▶ [TO-DO LIST]
- A) Copy the guaranteed income passage from "You men know" to "you own us.".
- B) In what year does the guaranteed income passage say Adam Smith explained the imperative to consume?
- C) Write the next part of the guaranteed income passage, picking up after its final sentence.

* Start PAGE TEXT *

You men know that you get as much again as women
when you write, or for what you do.
When we get our rights
we shall not have to come to you for money,
for then we shall have money enough in our own pockets;
and maybe you will ask us for money.
But help us now until we get it.
It is a good consolation to know
that when we have got this battle once fought
we shall not be coming to you any more.
You have been having our rights so long,
that you think, like a slaveholder,
that you own us.
I know that it is hard
for one who has held the reins for so long
to give up;
it cuts like a knife.
It will feel all the better when it closes up again."
"Keeping the Thing Going While Things Are Stirring" Sojourner Truth, May 9, 1867
If people are not entirely sold on the idea of a Guaranteed Livable Income (GLI), then it must mean they are entirely sold on the idea that Full Employment is the only solution to world poverty.
But the only way to produce 'scientific' (according to followers of Adam Smith) full employment is to make ever more cars, pave ever more roads, drill or dig (e.g. Alberta's oil sands) for ever more oil, and cut down ever more trees to build ever more shopping malls and Wal-Marts and disposable unnecessary plastic crap created in sweatshop slave labour conditions. A status quo definition of 'full employment' is dependent upon an endless cycle of production and consumption.
The imperative to consume was explained way back in 1776 by Adam Smith when he wrote in The Wealth of Nations: "Consumption is the sole end and purpose of all production; and the interest of the producer ought to be attended to, only so far as it may be necessary for promoting that of the consumer. The maxim is so perfectly self-evident, that it would be absurd to attempt to prove it."
Doesn't it seem absurd to suggest that we must all produce and consume endless amounts of unnecessary products in order to earn enough money to stay alive? Martin Luther King Jr. was merely stating the obvious when he wrote, "I am now convinced that the simplest approach will prove to be the most effective -- the solution to poverty is to abolish it directly by a now widely discussed measure: the guaranteed income."

* End PAGE TEXT *
* Start PROVIDED MATERIAL *

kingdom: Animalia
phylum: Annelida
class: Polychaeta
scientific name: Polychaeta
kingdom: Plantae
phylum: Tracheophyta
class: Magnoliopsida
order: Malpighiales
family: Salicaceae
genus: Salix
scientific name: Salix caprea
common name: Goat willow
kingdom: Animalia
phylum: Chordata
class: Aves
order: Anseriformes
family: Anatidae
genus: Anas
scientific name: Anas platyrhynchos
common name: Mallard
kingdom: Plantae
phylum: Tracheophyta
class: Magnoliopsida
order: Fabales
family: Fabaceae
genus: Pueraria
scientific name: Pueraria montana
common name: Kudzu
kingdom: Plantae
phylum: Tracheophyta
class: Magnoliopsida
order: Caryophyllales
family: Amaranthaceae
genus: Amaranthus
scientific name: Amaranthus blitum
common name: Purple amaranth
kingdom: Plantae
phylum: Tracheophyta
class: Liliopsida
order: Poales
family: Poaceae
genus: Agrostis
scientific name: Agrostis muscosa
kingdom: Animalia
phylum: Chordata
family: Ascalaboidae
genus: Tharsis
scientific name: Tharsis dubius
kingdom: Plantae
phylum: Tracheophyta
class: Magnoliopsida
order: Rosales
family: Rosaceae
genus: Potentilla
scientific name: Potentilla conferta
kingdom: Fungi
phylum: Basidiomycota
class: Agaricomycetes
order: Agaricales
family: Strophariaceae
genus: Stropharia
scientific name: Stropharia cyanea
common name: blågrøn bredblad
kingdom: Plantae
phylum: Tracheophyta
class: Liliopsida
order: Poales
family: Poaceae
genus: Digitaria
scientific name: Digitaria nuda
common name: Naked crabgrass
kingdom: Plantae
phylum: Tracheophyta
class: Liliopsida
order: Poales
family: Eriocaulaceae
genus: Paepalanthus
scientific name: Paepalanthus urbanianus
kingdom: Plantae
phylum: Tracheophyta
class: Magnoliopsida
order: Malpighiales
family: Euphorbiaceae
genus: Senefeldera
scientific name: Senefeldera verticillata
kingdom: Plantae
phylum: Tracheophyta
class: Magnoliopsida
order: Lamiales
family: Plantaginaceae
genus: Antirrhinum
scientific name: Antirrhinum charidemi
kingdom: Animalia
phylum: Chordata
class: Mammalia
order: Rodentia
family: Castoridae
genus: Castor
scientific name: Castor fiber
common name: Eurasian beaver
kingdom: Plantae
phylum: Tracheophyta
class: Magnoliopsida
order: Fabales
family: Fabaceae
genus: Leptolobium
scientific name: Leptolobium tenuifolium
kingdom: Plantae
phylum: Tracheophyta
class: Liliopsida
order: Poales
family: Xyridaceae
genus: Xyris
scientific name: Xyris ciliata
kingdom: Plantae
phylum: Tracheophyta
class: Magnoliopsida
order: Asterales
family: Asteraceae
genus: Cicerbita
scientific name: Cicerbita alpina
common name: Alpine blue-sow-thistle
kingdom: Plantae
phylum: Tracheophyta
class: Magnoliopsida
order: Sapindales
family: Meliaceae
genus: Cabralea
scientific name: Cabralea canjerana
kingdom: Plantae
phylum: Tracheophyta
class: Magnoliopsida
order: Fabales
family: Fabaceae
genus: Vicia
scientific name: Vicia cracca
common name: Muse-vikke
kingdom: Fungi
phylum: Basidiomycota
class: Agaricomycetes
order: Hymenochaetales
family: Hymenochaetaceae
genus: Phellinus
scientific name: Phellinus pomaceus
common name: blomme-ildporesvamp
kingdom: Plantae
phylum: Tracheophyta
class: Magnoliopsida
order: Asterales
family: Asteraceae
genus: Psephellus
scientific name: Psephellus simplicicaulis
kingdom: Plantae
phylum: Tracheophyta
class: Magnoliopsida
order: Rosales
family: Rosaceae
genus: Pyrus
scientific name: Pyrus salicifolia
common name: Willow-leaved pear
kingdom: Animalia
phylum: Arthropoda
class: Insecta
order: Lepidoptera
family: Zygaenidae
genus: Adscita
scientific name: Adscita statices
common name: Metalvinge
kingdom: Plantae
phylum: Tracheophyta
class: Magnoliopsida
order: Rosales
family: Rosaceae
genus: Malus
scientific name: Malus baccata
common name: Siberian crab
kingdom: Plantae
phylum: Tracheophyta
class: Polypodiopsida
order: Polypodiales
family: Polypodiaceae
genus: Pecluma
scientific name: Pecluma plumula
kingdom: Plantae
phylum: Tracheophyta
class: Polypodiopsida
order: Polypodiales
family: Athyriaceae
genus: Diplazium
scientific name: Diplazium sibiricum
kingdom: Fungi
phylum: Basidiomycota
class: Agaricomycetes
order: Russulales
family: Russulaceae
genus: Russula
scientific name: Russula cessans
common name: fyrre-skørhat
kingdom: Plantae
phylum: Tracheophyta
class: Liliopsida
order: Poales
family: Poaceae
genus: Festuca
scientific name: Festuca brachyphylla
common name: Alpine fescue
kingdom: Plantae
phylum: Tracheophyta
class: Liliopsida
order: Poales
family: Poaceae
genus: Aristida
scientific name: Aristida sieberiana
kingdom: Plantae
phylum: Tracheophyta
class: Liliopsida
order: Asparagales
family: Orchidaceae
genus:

* End PROVIDED MATERIAL *

▶ [OUTPUTS]
- A)
You men know that you get as much again as women
when you write, or for what you do.
When we get our rights
we shall not have to come to you for money,
for then we shall have money enough in our own pockets;
and maybe you will ask us for money.
But help us now until we get it.
It is a good consolation to know
that when we have got this battle once fought
we shall not be coming to you any more.
You have been having our rights so long,
that you think, like a slaveholder,
that you own us.

- B) 1776

- C)
Each year, the nation's citizenry agrees to pay
a guaranteed livable income,
It seems obvious that politicians would starve or freeze to death without a government legislated GLI with which to buy food and housing. Clearly, if you told a politician that his or her job was now a voluntary and thus non-paid job, like motherhood, they would tell you that they need a GLI - with an indexed pension plan attached.
It is doubtful that citizens would ever agree to give politicians money ONLY because they need a job to escape poverty. How do politicians justify, then, claiming a GLI for themselves while denying it to others? Why do they insist that others, including mothers and children, must harvest natural resources and sell them for a profit in the private sector's 'free market' in order to stay alive?
Why aren't artists and musicians and philosophers and poets and authors offered a guaranteed livable income? Aren't these the people who create beauty and entertainment for our otherwise rather droll existences? Isn't every child encouraged to nurture their creative abilities - to draw, and sing, and write? At what point are our youthful imaginings re-labelled as idealistic nonsense, and why?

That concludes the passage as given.